Making use of by-products
The training – which largely focused on orchard management – also featured the potential use of by-products. Almost all olive oil production by-products can be sustainably re-used: fallen branches, leaves and twigs can serve as compost for the soil around trees, while the “margines” – the water squeezed out of the olives while separating the oil – is used for irrigation, and as fertilizer, for the olive orchards.
Even the leftover pits from Fathi Kanzari’s grove can be compressed into heating briquettes and used to provide industrial energy or to warm homes.
Using all by-products makes good economic sense and can cut costs significantly and create another source of revenue. By coupling this resourcefulness with industry knowledge, olive farmers produce olive oil of a higher quality and increase orchard productivity, resulting in a better product for consumers and potentially higher profit margins for producers.
Dialogue to strengthen the sector
The EBRD and FAO have also led structured discussions between all the sector’s stakeholders, from small farmers, oil millers and exporters, to government officials; it is important for all stakeholders to work together, not just on quality but also on distribution and other issues.

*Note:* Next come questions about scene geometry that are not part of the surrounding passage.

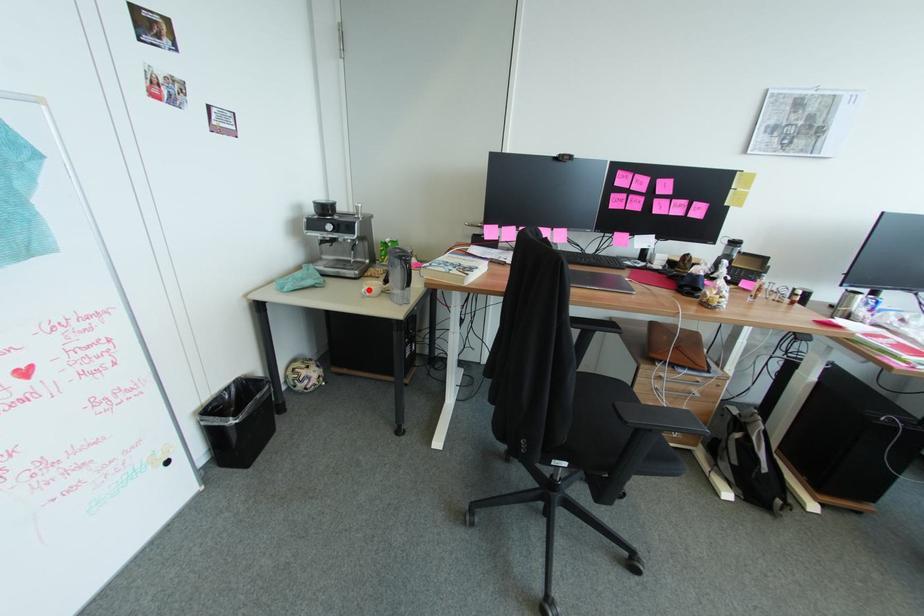
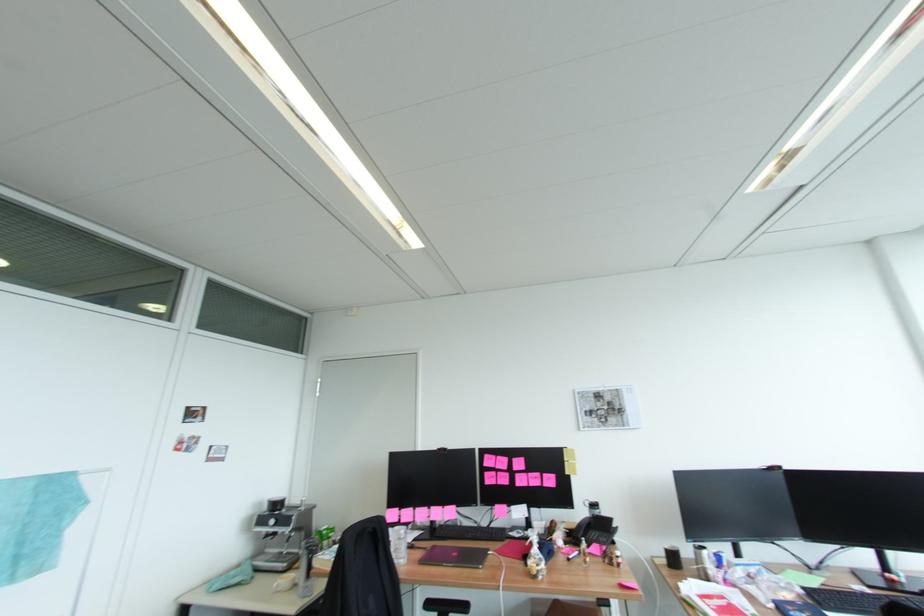
The point at the highlighted location is marked in the first image. Where is the corresponding point in the second image?

(282, 583)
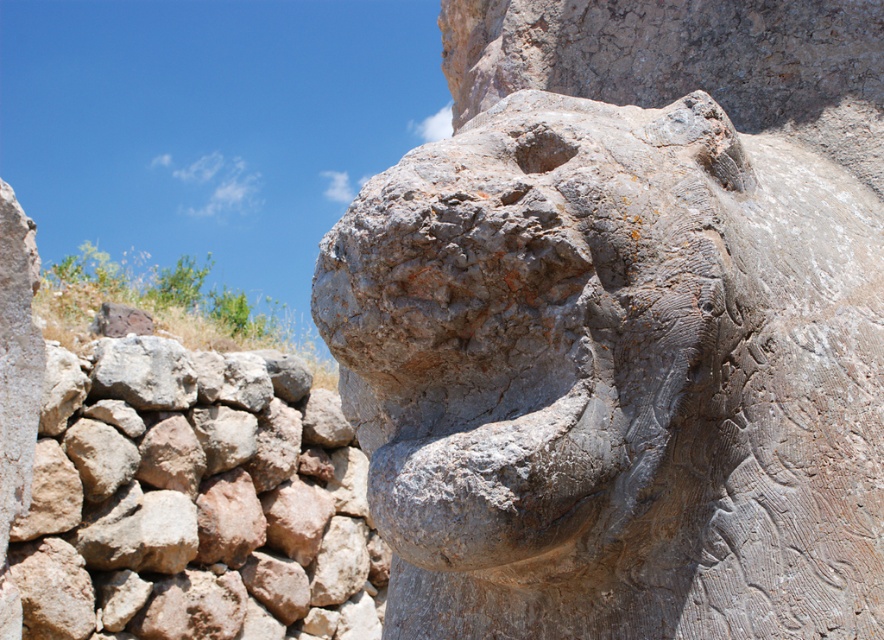
From the picture: You are standing in front of the stone sculpture and want to touch the point at coordinates point (61, 449) and point (147, 371). Which point will you reach first if you move towards them?

Point (61, 449) is in front of point (147, 371), so you will reach point (61, 449) first.

You are an art conservator examining the gray stone lion head at center and the gray rough rock at lower left in the image. Which object is located to the right of the other?

The gray stone lion head at center is positioned on the right side of gray rough rock at lower left, so the gray stone lion head at center is to the right of the gray rough rock at lower left.

You are an architect examining the stone sculpture and wall in the image. You need to determine the spatial relationship between them. Is the gray stone lion head at center positioned higher or lower than the rustic stone wall at left?

The gray stone lion head at center is located above the rustic stone wall at left, meaning it is positioned higher than the wall.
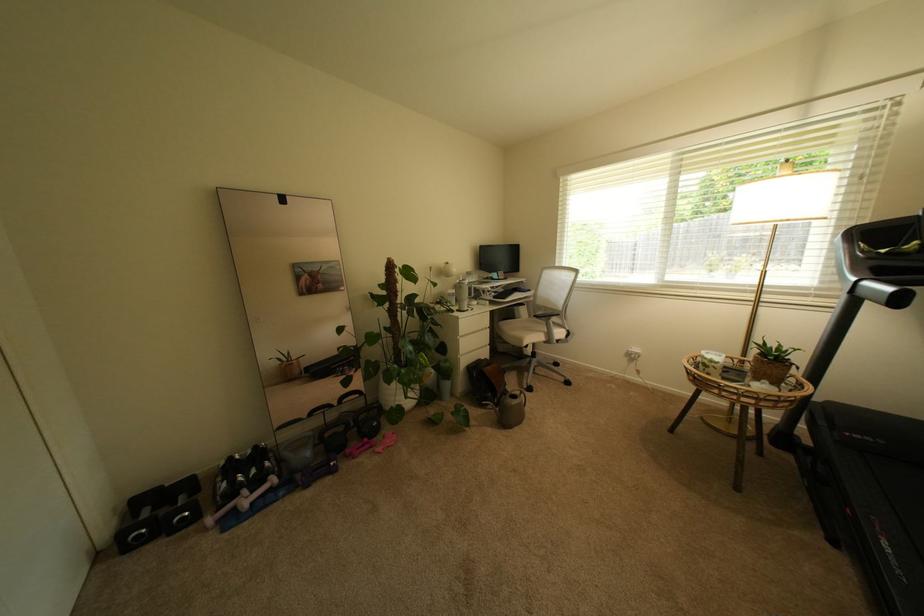
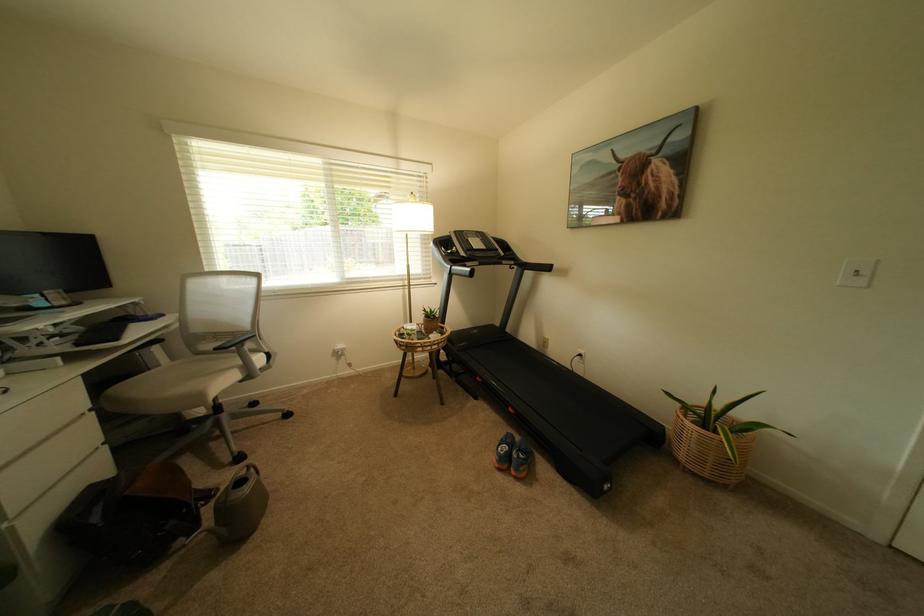
Question: The camera is either moving clockwise (left) or counter-clockwise (right) around the object. The first image is from the beginning of the video and the second image is from the end. Is the camera moving left or right when shooting the video?

Choices:
 (A) Left
 (B) Right

Answer: (A)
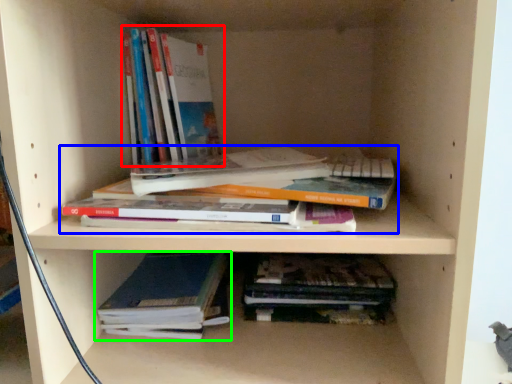
Question: Considering the real-world distances, which object is farthest from book (highlighted by a red box)? book (highlighted by a blue box) or book (highlighted by a green box)?

Choices:
 (A) book
 (B) book

Answer: (B)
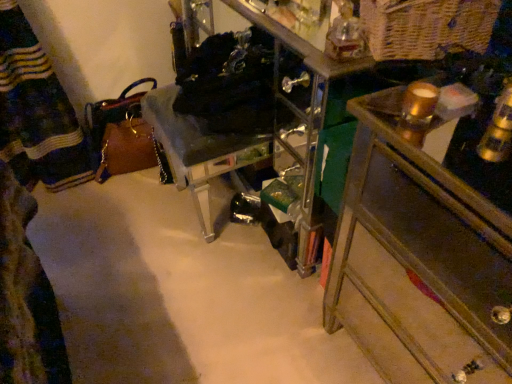
Identify the location of free area below clear acrylic chair at center (from a real-world perspective). (217, 212).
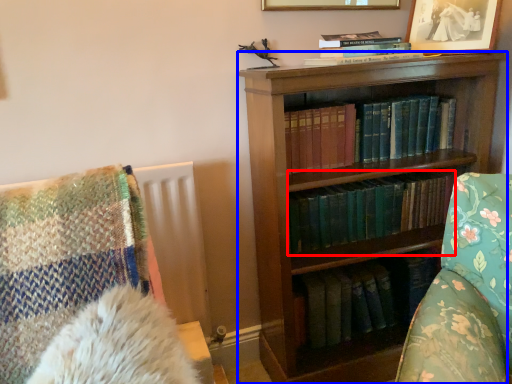
Question: Which object is further to the camera taking this photo, book (highlighted by a red box) or bookcase (highlighted by a blue box)?

Choices:
 (A) book
 (B) bookcase

Answer: (A)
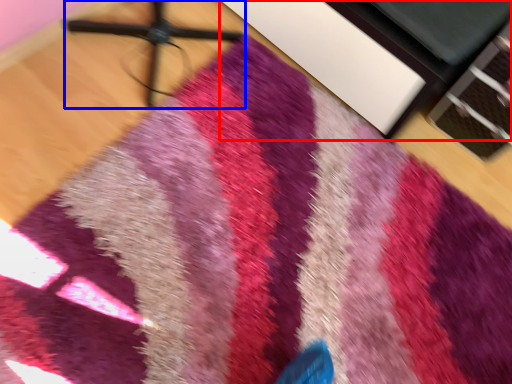
Question: Which of the following is the farthest to the observer, furniture (highlighted by a red box) or tripod (highlighted by a blue box)?

Choices:
 (A) furniture
 (B) tripod

Answer: (A)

This interactive dialogue has led to the development of a strategic and operational plan that will help to guide the EBRD and FAO interventions.
Stemming from this dialogue, a high-level conference – held in November 2017 in Tunis – brought together 80 industry players to discuss innovations, different technologies and the importance of quality in a commercial strategy.
The sector – with the help of the EBRD and FAO – will now aim to tackle key constraints such as organization, traceability and certification, access to long-term finance, and a supportive policy environment.
“Our work with FAO helps to develop sustainable practices in the sector in the long run, while it also prepares local businesses for investments for their production facilities and equipment,” according to Antoine Sallé de Chou, Head of the EBRD’s Tunisia office.
A pilot project is currently underway to investigate the impact of adopting best practices to harvesting and milling on the quality and stability of the olive oil.